> _Provided text_
-------

Chavin Herbalist is a network of production, harvest, trade and distribution of rare medicinal plants and cacti. We are researching seed germination technologies and ways to preserve the natural diversity, in order to provide the best genetics to plant lovers. My chosen name is Huan, I am a Brazilian student of biotechnology and have been cultivating medicinal plants for over nine years. Amongst all the different plants that I have worked with, the connection with San Pedro cactus or Wachuma, has been the strongest for me. 

On various travels to Peru, I came in contact with the Andean cultures and visited the mysterious ruins of Chavin de Huantar. Chavin is a Pre-Colombian culture that flowered 1500 years B.C. and is located in northern Peru. Petroglyphs from that time display a shaman figure holding a Wachuma cactus (Pictured above). This tells us how ancient the use of this medicinal plant is. 

Before I created Chavin Herbalist, I had for years been trading seeds with plant lovers from all over the world, whom I met online in the plant forums and in medicine circles. This network has been essential in the creation of Chavin Herbalist, because I knew that there existed a big community dedicated to the cultivation of plants and all of us share the same love of growing these plants.

Trichocereus santaensis
Q. What is it like living in such an amazing place?  

I live in Brazil, its a very diverse country with a rich culture of medicinal plant use, this is a very good base for me it is also easy to make trips to other South American countries.

Q. Is your stock locally sourced?

-------

> _Data excerpts_
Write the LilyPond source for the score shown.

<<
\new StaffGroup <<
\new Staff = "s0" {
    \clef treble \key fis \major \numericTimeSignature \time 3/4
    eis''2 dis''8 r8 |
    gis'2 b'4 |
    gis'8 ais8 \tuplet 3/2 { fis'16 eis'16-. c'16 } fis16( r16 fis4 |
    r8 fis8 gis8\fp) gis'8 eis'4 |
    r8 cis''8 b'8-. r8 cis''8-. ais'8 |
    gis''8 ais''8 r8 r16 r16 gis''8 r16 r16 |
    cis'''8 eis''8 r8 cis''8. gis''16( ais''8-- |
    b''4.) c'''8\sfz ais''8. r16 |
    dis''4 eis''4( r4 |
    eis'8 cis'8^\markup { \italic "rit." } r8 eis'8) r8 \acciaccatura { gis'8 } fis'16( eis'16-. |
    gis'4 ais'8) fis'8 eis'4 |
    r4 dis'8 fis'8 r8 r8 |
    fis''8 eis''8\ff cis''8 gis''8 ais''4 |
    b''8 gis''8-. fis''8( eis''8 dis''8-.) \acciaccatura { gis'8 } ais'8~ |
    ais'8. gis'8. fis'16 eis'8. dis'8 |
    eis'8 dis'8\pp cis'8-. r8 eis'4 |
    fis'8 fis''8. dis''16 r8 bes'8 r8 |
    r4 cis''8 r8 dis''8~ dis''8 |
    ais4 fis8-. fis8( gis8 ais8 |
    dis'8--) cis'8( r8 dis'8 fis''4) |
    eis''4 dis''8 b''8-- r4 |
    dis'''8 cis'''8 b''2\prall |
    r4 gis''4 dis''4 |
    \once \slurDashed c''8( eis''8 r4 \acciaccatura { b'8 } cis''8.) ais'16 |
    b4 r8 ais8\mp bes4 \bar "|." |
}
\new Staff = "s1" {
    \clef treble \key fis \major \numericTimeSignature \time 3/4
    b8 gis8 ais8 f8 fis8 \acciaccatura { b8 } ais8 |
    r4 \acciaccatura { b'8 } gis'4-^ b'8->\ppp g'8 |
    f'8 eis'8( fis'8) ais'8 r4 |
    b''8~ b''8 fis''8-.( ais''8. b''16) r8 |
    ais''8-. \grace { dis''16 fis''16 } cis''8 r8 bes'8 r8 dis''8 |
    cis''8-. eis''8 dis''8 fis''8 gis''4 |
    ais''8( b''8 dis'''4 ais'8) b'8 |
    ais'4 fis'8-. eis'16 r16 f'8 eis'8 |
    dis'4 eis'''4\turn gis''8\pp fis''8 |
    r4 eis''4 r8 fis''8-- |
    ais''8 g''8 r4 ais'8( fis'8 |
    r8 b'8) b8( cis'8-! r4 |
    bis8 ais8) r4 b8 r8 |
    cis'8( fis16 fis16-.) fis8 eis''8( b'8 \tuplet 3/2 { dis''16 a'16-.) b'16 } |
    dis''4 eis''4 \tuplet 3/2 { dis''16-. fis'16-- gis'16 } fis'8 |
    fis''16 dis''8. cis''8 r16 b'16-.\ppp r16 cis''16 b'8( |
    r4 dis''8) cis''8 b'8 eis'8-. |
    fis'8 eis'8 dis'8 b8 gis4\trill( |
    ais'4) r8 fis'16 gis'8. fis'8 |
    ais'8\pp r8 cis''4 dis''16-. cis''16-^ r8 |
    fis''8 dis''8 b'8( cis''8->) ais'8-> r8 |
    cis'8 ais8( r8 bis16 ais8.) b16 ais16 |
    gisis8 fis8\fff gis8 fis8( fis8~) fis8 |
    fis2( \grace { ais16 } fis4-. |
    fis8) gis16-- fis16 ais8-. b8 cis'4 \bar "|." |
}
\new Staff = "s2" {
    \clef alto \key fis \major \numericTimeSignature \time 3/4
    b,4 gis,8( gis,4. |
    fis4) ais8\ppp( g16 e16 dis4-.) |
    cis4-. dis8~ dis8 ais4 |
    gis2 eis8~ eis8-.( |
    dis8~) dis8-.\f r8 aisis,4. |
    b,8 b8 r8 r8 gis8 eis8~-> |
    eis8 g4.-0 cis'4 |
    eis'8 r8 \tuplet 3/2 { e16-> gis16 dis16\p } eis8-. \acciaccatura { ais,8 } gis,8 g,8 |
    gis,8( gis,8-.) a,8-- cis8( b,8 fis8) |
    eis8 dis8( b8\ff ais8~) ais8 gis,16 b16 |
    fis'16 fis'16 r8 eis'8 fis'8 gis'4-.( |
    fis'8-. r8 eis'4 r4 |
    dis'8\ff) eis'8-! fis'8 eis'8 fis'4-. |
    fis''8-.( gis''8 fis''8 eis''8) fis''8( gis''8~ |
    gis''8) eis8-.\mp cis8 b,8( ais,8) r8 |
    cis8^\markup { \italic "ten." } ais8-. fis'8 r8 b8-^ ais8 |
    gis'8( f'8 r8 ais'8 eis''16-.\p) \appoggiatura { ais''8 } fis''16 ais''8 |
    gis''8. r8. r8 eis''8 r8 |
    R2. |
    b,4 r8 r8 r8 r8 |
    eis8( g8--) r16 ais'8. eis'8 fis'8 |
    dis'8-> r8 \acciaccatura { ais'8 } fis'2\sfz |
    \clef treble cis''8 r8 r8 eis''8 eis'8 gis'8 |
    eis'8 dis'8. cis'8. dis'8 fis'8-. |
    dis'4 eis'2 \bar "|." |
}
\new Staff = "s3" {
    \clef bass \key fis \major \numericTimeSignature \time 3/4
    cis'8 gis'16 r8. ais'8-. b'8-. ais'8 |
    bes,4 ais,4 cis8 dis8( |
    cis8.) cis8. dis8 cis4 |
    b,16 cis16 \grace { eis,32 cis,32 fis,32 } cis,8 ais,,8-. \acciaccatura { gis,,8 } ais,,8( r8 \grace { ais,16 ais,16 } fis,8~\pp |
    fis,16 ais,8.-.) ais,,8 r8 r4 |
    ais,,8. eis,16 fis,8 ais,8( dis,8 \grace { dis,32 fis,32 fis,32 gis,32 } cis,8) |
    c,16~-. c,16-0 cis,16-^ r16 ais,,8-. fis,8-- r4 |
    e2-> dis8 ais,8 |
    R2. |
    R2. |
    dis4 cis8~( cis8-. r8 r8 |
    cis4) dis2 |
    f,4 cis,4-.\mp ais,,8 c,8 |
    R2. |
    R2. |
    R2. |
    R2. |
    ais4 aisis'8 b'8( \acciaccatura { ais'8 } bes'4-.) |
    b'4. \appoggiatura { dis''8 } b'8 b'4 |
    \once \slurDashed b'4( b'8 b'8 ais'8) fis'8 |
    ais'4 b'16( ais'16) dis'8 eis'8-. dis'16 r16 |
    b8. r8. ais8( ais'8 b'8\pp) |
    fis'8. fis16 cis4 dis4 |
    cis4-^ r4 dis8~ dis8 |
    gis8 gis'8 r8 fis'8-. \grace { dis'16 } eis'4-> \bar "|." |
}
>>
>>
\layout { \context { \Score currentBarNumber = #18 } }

-------

> _Your assignment_
Repeat the Chavin Herbalist text word for word from "On various travels" up to and including "growing these plants.". The items come from a different source than the text.

> _Solution for this exercise_
On various travels to Peru, I came in contact with the Andean cultures and visited the mysterious ruins of Chavin de Huantar. Chavin is a Pre-Colombian culture that flowered 1500 years B.C. and is located in northern Peru. Petroglyphs from that time display a shaman figure holding a Wachuma cactus (Pictured above). This tells us how ancient the use of this medicinal plant is. 

Before I created Chavin Herbalist, I had for years been trading seeds with plant lovers from all over the world, whom I met online in the plant forums and in medicine circles. This network has been essential in the creation of Chavin Herbalist, because I knew that there existed a big community dedicated to the cultivation of plants and all of us share the same love of growing these plants.